= Muslim Sisters of Éire =

Irish charity

Muslim Sisters of Éire is an Irish charity that supports homeless people. They hold a stall every Friday on O'Connell Street, the main street of Ireland's capital city Dublin, where they offer food, clothing, sleeping bags and hygiene kits to those in need. The charity also runs helplines for migrant and Muslim women, visits schools around Ireland to teach and talk about Islam, and provides court and family support.

==History==
The charity was founded in 2010 by Lorraine O'Connor, a Dublin woman who had converted to Islam in 2005 with the help of Jasmina Kid, and at first worked out of Merchant's House Quay premises. MSOÉ moved to O'Connell Street in 2014, where they were met with some initial hostility. They aim to serve 350 meals a week. They paused the service during the first wave of the COVID-19 pandemic in the Republic of Ireland lockdown. In addition to the O'Connell Street operation, MSOÉ deliver food and hot drinks to people living in tents along the Grand Canal and those in direct provision.
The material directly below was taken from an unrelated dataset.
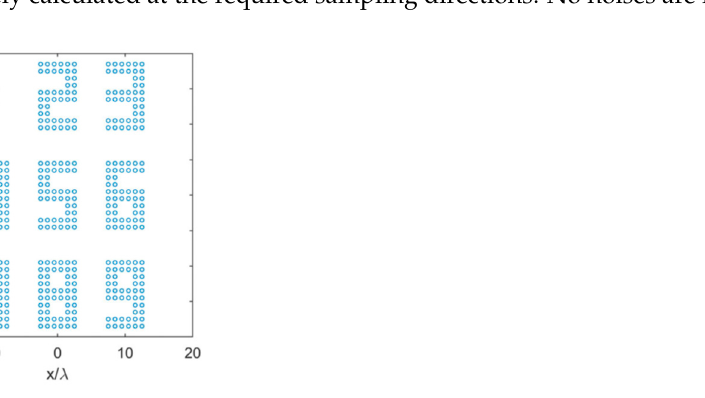
Figure 3. Source picture to reconstruct. Here, 364 Hertzian dipoles locate on the xoy plane. Each dot represents a dipole.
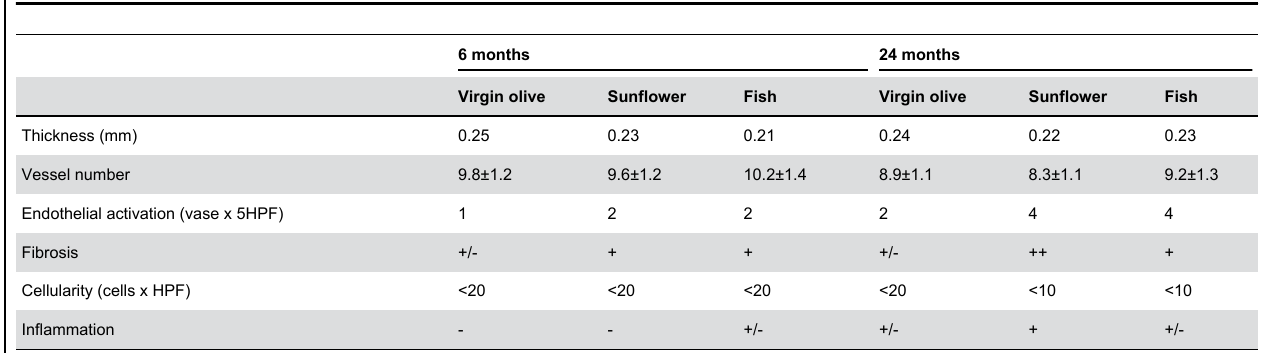
Table 3. Histological findings in rat tissue sections stained with haematoxylin and eosin.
The soup run was suspended for the week of the 2023 Dublin riot due to fears of further racist violence.

==Aims and positions==
In addition to supporting those in need of support on the street, another key aim of the organisation is to dispel stereotypes of Muslim women in Ireland as oppressed, but instead to increase the visibility of Muslim women as active members of society.

MSOÉ have criticised government requirements for soup runs to be operated by registered charities and approved by the HSE, as MSOÉ were.

==Recognition==
The charity was named Local Food Hero at the 2024 Irish Restaurant Awards.